A small metalworks shop in South Bend got a call from a major customer last year: invest $800,000 to expand production for solar farms. The CEO, John Axelberg, ran the numbers. His metal costs were up sharply from tariffs. His imported parts cost more. And the administration that imposed those tariffs was simultaneously restricting solar farm construction on federal lands. The opportunity and the obstacle arrived in the same policy package.

That is not an anecdote. That is the tariff program in miniature.

The administration's core promise was straightforward: raise the cost of imports, and American factories will fill the gap. Prices might tick up briefly, but jobs would follow. By early 2026, the price part has arrived on schedule. The jobs have not.

Who Actually Paid the Bill

Average U.S. tariff duties climbed from 2.4% to 9.6% in 2025, the highest rate in 80 years. Federal tariff revenue hit $264 billion, more than triple the prior year. Those numbers look like policy working, if you stop reading there.

Keep reading. Roughly 90% of those tariffs were passed through to American importers, not absorbed by foreign exporters. Small-business importers paid an average of $306,000 more per firm from March 2025 through February 2026 compared to the prior 12 months. That is $25,000 per month in new costs for businesses that were not built to carry that load. For firms with fewer than 50 employees, the hit averaged $175,000 over the same period. A March 2026 survey from Small Business Majority found 53% of small businesses reported increased supplier costs and 47% reported higher materials costs.

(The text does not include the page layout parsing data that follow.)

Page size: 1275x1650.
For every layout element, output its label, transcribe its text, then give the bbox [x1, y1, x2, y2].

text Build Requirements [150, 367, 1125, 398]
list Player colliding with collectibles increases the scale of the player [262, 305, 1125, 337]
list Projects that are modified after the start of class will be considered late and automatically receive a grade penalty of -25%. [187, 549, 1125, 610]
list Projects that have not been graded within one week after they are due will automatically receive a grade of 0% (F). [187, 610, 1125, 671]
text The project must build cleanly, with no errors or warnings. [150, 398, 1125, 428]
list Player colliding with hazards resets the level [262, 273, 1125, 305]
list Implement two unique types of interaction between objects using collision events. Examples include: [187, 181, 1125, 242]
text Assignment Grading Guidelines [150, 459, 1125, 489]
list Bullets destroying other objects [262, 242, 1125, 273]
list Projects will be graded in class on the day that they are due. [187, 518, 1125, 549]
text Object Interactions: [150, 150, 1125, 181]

Consumer Prices Since Tariff Escalation 305 310 315 320 325 330 Jan '24 Jun '24 Nov '24 Mar '25 Aug '25 Feb '26 CPI Index
Consumer prices have continued rising through the tariff escalation period, consistent with 90% pass-through rates to American importers and consumers. Source: Federal Reserve Economic Data (FRED)

About 97% of all U.S. importers are small businesses. So when the tariff burden lands almost entirely on importers, it lands almost entirely on small businesses. The foreign exporters the policy was designed to pressure absorbed roughly 10 cents of every dollar in new duties. American shop owners absorbed the other 90.

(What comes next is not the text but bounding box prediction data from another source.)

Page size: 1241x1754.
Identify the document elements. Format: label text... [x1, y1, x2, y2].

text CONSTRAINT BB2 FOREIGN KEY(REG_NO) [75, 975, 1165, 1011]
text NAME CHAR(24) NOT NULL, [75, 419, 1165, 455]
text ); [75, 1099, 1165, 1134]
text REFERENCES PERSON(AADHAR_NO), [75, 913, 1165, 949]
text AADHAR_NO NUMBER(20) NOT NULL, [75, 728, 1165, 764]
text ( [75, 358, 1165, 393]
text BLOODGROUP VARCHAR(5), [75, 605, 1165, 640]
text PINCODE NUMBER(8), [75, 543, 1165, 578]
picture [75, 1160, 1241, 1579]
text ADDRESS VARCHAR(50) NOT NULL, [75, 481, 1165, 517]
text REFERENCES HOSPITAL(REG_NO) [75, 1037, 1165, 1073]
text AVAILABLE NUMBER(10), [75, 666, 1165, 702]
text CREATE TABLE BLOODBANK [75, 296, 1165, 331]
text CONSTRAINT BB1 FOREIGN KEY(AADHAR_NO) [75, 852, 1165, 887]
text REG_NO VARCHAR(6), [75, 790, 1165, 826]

The Patience Argument Has a Shelf Life

Pierre Yared, acting chair of the Council of Economic Advisers, acknowledged in March 2026 that manufacturing benefits will take time to materialize, pointing to investment activity and slowing job-loss rates as early signals. That is a fair point, and I will grant it: supply chains do not relocate in 12 months, and some investment data is moving in the right direction.

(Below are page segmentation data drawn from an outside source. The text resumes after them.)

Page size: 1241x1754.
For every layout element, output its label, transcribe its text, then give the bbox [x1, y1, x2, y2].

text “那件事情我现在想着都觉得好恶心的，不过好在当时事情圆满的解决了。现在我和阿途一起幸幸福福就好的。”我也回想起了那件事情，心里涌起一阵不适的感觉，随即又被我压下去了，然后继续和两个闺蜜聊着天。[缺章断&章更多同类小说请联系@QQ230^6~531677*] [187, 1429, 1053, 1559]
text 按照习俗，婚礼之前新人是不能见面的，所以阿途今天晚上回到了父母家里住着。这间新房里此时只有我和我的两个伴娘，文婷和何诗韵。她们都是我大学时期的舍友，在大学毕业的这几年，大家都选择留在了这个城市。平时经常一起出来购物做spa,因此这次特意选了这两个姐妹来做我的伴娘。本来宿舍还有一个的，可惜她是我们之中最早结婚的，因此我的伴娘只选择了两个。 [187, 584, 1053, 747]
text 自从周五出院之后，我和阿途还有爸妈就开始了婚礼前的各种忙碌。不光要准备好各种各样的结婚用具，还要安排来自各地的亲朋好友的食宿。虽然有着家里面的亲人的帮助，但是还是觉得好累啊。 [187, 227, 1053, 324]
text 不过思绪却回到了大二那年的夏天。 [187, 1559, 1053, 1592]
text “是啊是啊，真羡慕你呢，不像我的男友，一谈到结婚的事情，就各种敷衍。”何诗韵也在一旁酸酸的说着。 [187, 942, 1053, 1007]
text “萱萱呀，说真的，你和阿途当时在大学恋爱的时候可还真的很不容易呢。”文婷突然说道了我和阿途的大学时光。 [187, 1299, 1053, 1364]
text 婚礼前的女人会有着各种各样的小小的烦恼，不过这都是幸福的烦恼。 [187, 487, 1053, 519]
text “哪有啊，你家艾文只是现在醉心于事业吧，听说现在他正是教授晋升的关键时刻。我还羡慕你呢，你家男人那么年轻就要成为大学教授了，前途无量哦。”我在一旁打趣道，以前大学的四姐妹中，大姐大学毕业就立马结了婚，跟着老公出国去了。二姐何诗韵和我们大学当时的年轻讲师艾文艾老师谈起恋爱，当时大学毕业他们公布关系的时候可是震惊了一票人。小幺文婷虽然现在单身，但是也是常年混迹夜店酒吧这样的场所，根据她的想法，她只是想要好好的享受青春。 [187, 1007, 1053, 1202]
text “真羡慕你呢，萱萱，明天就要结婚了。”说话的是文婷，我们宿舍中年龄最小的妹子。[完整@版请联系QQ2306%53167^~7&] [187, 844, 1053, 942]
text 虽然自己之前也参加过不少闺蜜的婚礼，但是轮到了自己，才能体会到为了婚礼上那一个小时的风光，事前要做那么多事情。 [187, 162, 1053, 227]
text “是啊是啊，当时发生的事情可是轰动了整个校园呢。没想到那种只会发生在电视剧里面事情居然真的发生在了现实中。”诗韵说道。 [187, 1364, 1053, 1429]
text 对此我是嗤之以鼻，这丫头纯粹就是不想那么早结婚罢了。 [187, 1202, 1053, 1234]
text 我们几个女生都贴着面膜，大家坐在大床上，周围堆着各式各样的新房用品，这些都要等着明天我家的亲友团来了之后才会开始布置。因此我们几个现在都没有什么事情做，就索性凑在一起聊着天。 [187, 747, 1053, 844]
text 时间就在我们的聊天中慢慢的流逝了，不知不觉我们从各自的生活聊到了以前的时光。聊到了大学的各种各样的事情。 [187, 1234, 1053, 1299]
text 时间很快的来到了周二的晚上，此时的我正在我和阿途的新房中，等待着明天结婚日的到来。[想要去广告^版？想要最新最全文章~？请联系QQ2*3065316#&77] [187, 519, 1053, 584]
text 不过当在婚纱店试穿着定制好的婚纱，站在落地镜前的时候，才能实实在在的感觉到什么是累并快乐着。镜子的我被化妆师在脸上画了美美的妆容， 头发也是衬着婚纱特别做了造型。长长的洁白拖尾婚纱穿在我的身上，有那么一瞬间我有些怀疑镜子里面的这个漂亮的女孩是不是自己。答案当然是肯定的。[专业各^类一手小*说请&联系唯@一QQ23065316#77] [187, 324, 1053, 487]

But U.S. manufacturing has shed 100,000 jobs since January 2025. The overall goods trade deficit rose modestly in 2025 rather than narrowing. Researchers from UC San Diego found that tariffs are achieving two stated goals, raising revenue and reducing U.S.-China trade volume, but found no evidence yet that they are lowering import prices, shrinking the trade deficit, or increasing manufacturing employment. The administration is 0-for-3 on the objectives that were supposed to justify the cost.

History is not encouraging here. The 2018 steel and aluminum tariffs protected roughly 8,700 steel jobs while raising costs for the 6.5 million workers in steel-consuming industries, according to Federal Reserve research at the time. The ratio of protected workers to burdened workers was brutal. The 2026 version is running the same math at larger scale.

I recognize the tension in my own argument: it is genuinely possible that reshoring takes 3 to 5 years and the job numbers look different in 2028. But policy that costs small businesses $25,000 per month on the promise of future gains is a leveraged bet, and the collateral is someone else's balance sheet.

Congress should require a formal cost-benefit accounting before the next escalation round. Not a press release. An actual accounting: jobs created, jobs lost in downstream industries, price pass-through rates, and net household income effects. Axelberg in South Bend already did his version of that math. He passed on the $800,000 investment.